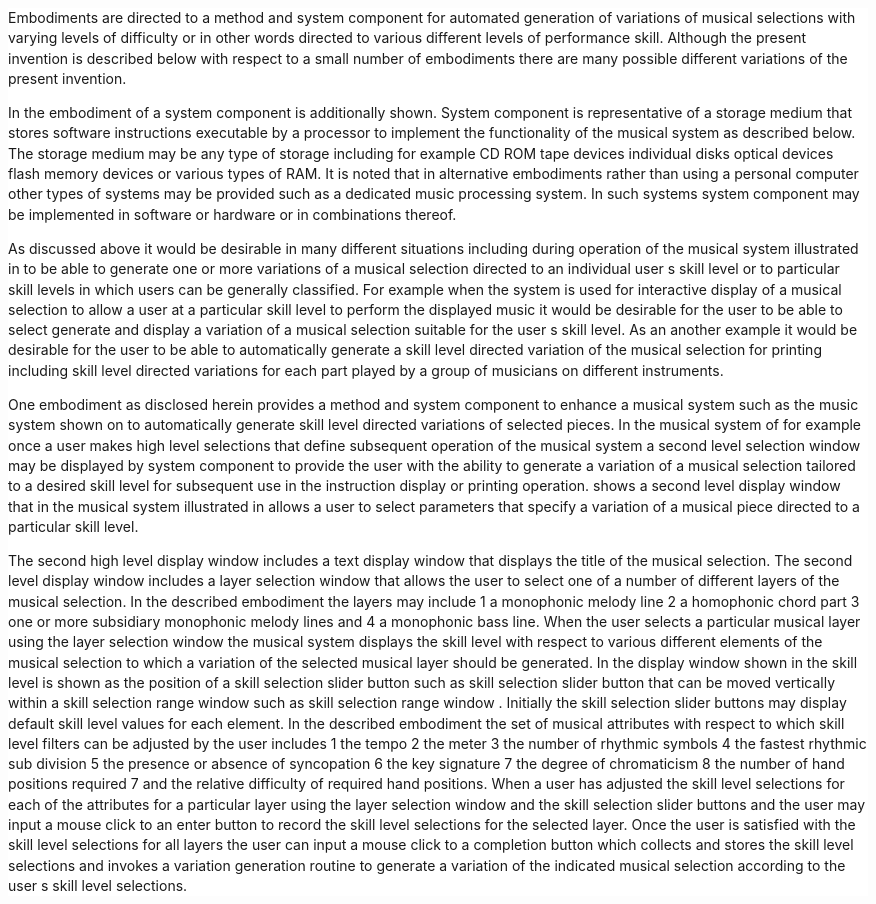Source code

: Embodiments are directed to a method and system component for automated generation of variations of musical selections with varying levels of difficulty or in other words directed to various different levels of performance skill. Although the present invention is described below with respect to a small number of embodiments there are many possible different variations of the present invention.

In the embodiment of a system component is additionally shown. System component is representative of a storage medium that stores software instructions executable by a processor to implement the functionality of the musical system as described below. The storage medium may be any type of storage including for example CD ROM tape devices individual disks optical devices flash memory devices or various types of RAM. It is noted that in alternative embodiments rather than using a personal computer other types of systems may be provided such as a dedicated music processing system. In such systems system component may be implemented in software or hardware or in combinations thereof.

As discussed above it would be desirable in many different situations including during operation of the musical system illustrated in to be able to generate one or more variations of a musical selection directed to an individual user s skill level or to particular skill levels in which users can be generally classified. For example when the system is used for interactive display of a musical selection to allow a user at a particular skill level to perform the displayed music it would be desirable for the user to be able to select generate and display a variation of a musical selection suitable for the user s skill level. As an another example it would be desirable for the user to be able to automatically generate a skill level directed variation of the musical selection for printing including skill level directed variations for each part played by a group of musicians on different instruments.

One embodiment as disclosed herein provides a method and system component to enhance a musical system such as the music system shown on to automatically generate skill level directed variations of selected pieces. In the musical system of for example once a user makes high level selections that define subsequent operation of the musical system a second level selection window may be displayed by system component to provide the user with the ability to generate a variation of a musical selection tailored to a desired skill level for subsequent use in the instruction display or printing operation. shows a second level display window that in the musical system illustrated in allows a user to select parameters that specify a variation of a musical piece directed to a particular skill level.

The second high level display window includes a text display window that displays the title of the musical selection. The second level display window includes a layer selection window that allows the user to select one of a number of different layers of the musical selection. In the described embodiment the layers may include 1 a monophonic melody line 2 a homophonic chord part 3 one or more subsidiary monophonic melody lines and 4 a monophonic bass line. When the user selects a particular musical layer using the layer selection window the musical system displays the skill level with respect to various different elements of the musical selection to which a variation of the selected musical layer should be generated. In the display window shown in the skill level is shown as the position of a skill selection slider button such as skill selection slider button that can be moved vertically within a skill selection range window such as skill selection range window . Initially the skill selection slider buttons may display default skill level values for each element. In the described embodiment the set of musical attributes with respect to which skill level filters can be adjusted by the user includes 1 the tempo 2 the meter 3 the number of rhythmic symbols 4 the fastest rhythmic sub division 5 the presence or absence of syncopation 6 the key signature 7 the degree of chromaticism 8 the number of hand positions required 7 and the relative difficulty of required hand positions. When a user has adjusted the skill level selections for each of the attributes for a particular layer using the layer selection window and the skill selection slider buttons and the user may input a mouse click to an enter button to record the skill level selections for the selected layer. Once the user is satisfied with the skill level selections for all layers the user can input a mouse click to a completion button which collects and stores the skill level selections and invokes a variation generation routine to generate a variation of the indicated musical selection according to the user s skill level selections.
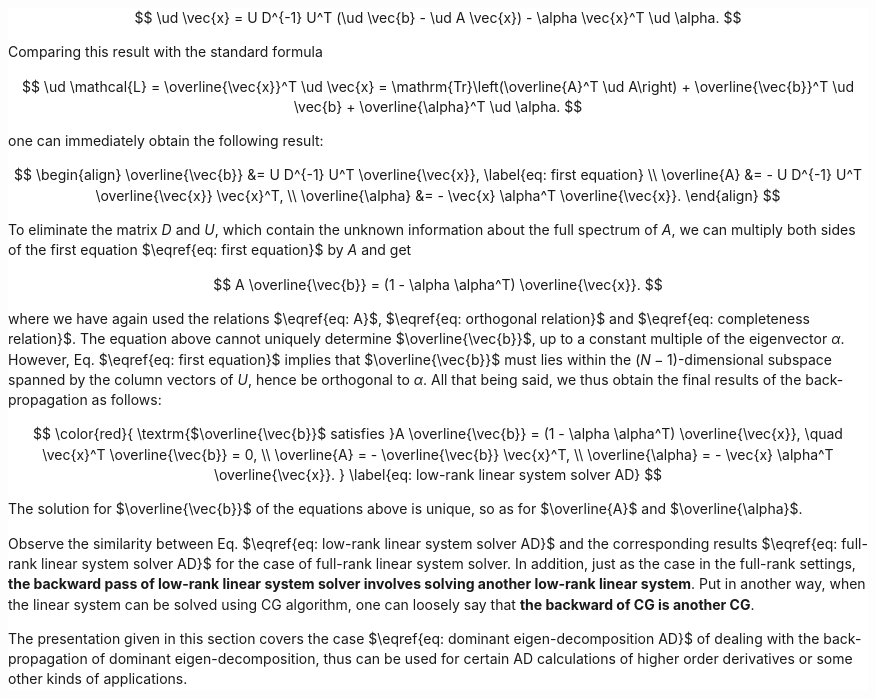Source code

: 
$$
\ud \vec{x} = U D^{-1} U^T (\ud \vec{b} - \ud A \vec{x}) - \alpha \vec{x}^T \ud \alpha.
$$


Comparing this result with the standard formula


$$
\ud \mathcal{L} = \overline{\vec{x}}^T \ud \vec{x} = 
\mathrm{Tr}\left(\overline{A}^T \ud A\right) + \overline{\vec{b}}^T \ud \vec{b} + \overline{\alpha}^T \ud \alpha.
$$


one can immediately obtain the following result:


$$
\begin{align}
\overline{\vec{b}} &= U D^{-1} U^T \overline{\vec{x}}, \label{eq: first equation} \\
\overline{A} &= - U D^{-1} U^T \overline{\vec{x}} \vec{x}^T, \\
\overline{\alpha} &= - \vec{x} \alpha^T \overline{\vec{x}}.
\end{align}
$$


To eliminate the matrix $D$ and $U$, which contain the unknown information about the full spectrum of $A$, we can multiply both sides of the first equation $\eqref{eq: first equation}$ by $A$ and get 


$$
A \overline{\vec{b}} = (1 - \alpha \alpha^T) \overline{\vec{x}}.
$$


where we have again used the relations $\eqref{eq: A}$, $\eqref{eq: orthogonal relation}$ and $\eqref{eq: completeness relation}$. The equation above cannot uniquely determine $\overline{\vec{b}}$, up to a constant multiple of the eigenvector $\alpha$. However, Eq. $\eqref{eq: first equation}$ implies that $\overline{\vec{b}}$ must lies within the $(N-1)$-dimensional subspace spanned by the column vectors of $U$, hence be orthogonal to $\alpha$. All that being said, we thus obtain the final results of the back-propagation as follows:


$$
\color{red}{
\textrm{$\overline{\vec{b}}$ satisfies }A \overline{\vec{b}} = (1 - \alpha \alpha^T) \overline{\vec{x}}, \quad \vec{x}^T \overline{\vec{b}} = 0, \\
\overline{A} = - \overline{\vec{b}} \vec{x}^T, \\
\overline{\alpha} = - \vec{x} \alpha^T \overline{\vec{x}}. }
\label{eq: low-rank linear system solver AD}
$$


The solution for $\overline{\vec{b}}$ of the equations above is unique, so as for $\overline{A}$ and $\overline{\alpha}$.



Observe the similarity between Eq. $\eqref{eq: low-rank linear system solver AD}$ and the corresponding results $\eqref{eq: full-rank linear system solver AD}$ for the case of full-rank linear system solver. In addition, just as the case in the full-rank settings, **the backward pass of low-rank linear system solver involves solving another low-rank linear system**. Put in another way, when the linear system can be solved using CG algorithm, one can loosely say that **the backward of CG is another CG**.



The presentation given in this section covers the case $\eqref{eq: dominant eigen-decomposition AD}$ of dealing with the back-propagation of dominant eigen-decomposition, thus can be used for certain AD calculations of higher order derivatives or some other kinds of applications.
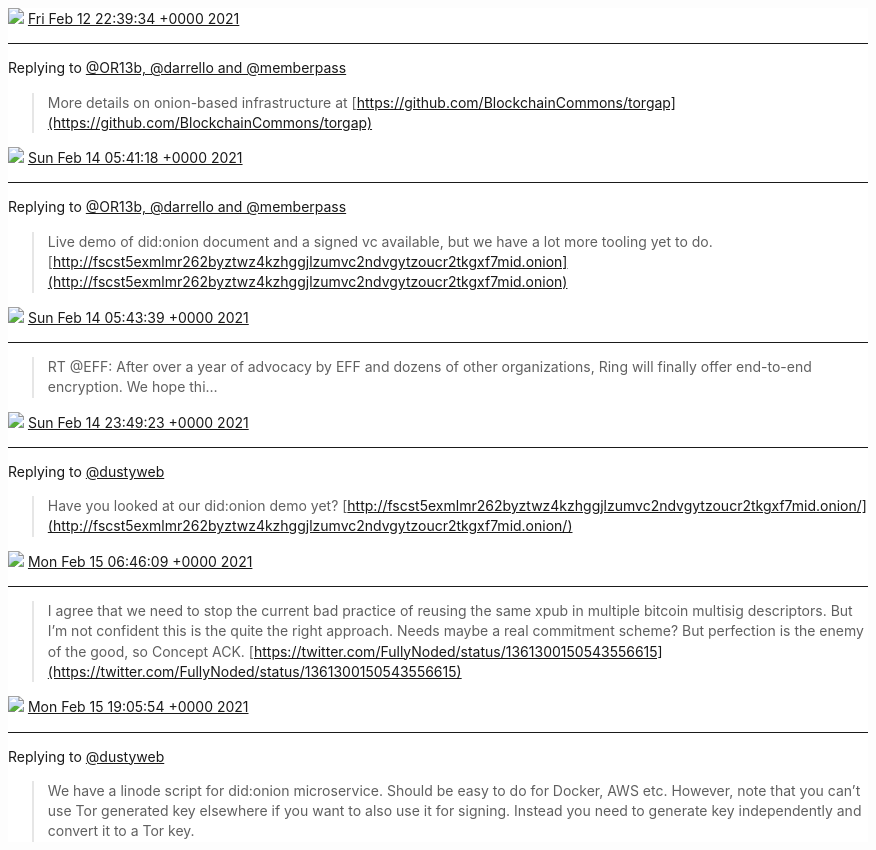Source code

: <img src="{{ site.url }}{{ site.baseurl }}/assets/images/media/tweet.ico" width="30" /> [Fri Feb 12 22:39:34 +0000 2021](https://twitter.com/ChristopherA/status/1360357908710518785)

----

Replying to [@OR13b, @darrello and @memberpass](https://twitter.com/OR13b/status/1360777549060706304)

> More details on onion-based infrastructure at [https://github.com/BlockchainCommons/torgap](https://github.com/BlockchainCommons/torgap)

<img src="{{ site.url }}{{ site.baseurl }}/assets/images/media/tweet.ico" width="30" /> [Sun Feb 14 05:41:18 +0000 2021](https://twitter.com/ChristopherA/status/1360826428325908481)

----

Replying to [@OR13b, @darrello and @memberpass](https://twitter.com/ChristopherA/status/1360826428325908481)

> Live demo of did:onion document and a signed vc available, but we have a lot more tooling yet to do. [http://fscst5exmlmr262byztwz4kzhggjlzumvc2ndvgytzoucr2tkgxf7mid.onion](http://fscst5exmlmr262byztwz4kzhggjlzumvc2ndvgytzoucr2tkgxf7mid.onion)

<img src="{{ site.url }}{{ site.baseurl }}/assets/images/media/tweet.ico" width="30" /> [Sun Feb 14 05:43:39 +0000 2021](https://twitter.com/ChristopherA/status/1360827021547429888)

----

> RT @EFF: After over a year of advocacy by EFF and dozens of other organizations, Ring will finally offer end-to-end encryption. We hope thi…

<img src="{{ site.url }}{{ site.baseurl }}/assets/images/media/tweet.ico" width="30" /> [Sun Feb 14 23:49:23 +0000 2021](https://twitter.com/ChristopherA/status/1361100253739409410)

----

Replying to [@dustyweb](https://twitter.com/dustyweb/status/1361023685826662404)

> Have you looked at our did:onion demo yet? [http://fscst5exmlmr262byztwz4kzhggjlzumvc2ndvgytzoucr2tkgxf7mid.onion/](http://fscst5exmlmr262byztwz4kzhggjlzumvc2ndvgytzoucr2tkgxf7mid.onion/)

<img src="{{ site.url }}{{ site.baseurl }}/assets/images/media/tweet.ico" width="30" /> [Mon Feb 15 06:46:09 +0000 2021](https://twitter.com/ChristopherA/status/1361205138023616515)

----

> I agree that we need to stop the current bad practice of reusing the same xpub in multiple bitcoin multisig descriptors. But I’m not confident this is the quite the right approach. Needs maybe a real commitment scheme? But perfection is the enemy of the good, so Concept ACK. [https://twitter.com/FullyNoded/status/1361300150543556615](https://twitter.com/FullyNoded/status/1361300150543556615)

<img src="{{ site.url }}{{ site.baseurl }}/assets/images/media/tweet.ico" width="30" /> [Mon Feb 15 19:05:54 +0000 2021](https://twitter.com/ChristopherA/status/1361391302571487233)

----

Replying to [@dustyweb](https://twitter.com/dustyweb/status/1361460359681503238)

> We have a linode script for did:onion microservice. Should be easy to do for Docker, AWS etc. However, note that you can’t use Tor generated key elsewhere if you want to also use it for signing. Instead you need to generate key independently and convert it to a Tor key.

* * * * *

§ What to work on
Pictures are to be left out while the lines from the beginning of the records through the line with "the present invention." are copied word for word.

§ Written solution
Source code

: Embodiments are directed to a method and system component for automated generation of variations of musical selections with varying levels of difficulty or in other words directed to various different levels of performance skill. Although the present invention is described below with respect to a small number of embodiments there are many possible different variations of the present invention.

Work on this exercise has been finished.